C. Guillemin, J. Fioretti, G. Fisher, E. de la Peña, T. Matos & S. Kubo - © via Elenora de la Peña
David Stern, fondateur et âme d'Opera Fuoco, directeur musical de l'Opéra d'Israël, c'est en quelque sorte McGyver au pays des Philharmonies. Son couteau suisse, son ingéniosité, disons-le sa malice, il les met - outre ses talents artistiques stricts (mais si vastes) - à la disposition du plus élevé des projets : la transmission. Stern est un passeur, et ce n'est pas sa très remarquable présentation des différents compositeurs fêtés ce soir, qui mettra en porte-à-faux ses dons de partage, son goût de la noble vulgarisation, son amour de la jeunesse - son humour, aussi.

À deux reprises déjà, nous avons eu l'occasion de louer cette polyvalence, cette pédagogie : que ce soit dans une adaptation de l'exquise opérette anglaise Le Mikado de Sullivan avec des enfants des écoles, ou, si près de nous, lors d'une véritable démonstration "historiquement informée", en faveur de Cantates romantiques françaises, avec le magistral concours de la mezzo soprano Karine Deshayes (1). Avec l'identique Fuoco, nous avons entendu Stern prendre à bras le corps le Johann Christian Bach de Zanaïda, ou conclure une classe de maître préparée avec Paul Agnew autour du chant anglais, de Purcell à Britten. Infatigable, en sus !...

Le boudoir d'accueil du Mona Bismarck American Center for Art & Culture - © Jacques Duffourg
La classe de maître, par définition, c'est le triomphe de la jeunesse. Pour quelques heures, dans le cocon très cosy de l'hôtel particulier parisien (ci-dessus) où siège le Mona Bismarck American Center for Art & Culture, six artistes rayonnants (photos tout en haut & tout en bas) (2) ont été invités à porter, justement, les couleurs des États-Unis : cinq chanteurs - la soprano Julie Fioretti, la mezzo soprano Eleonora de la Peña, le ténor Gitai Fisher, les deux barytons Charlie Guillemin & Tiago Matos - et le pianiste Satohi Kubo.

__Consignes__.
1 > Répondez aux questions suivantes à partir du texte sur Opera Fuoco :
(a) De quelle maison d'opéra David Stern est-il le directeur musical ?
(b) Quelle mezzo soprano a participé à la démonstration consacrée aux Cantates romantiques françaises ?
(c) Quel est le nom du pianiste parmi les six artistes invités ?
2 > Poursuivez le texte sur Opera Fuoco à partir de sa dernière phrase.

__Données enregistrées__.

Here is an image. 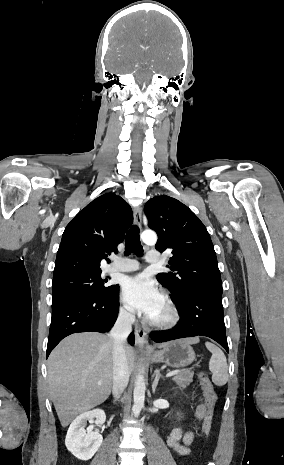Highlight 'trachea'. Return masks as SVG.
<instances>
[{"instance_id":"3493384b","label":"trachea","mask_w":284,"mask_h":465,"mask_svg":"<svg viewBox=\"0 0 284 465\" xmlns=\"http://www.w3.org/2000/svg\"><path fill=\"white\" fill-rule=\"evenodd\" d=\"M134 252L138 257L143 255V247L139 239V228L133 225L126 234L125 240V255H130Z\"/></svg>"}]
</instances>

__Réponses__.
1 >
(a) L'Opéra d'Israël.
(b) Karine Deshayes.
(c) Satohi Kubo.

2 >
À leur programme, trois compositeurs, Irving Berlin (Israel Beilin, 1888-1989), Aaron Copland (1900-1990) et Samuel Barber (1910-1981). Trois Américains, bien sûr, mais aussi trois de ces génies d'origine juive qui apportèrent au Nouveau Monde du XX° siècle leur musicalité hors pair et leur sens exceptionnel de l'acculturation ; parmi d'autres Leonard Bernstein ou Kurt Weill (sur ce dernier, lire notre chronique de son opéra Street Scene offert récemment au Châtelet) !

J. Fioretti, E. de la Peña, C. Guillemin, G. Fisher, T. Matos, E. McDonnell (directeur), D. Stern - © Jacques Duffourg
Les œuvres retenues, denses et courtes, essentiellement en solo, sont absolument toutes des bijoux de tendresse et d'esprit. Y compris - et peut être davantage, même - celles d'Irving Berlin... Ne serait-ce que parce que ce musicien, étiqueté "comédie musicale" (ce qui n'est pas très bien vu chez certains mélomanes français dédaigneux), doté comme ses pairs d'un sens mélodique imparable ouvrant la porte à une multitude de nuances, représente la quintessence d'un don particulier. Contenu dans le titre même de sa Simple Melody qui clôt le concert (en bis à cinq...), ce talent est résumé non sans astuce par David Stern : "il n'est rien de plus difficile pour un artiste, même le mieux préparé, que d'interpréter simple".

Faut-il, dès lors, que ces six jeunes gens clairement doués aient été de surcroît préparés, par un autre polyvalent, Jeff Cohen (ci-dessous), pour qu'ils restituent avec un naturel aussi confondant que leur joie de chanter et de vivre, les francs miroitements, demi-teintes et autres quarts de soupirs illuminant ces camées ! Julie Fioretti, qui fut  la Yum-Yum du Mikado précité, a gagné en fruité sans rien perdre de son ingénuité irrésistible (I Bought Me A Cat de Copland), tandis qu'Eleonora de la Peña lui fait écho par un velouté ambigu - exemple, Rain Has Fallen de Barber.

Jeff Cohen, pianiste, compositeur, chef de chant et enseignant - © Salle Gaveau
Barber,  c'est la grande spécialité de Gitai Fisher, dont le timbre sensuel nourrit trois de ses opus d'un lyrisme sans excès. Les deux barytons sont complémentaires : plus clair, et plus tchatcheur, Charlie Guillemin s'éclate comme nous chez Berlin (Society Bear...) ; Tiago Matos pour sa part, impressionne par une tessiture longue et un aplomb qui aurait séduit Martin Scorsese (I Hear An Army, Barber encore). Enfin, le soutien pianistique très précis et constamment engagé de Satoshi Kubo n'appelle que des éloges.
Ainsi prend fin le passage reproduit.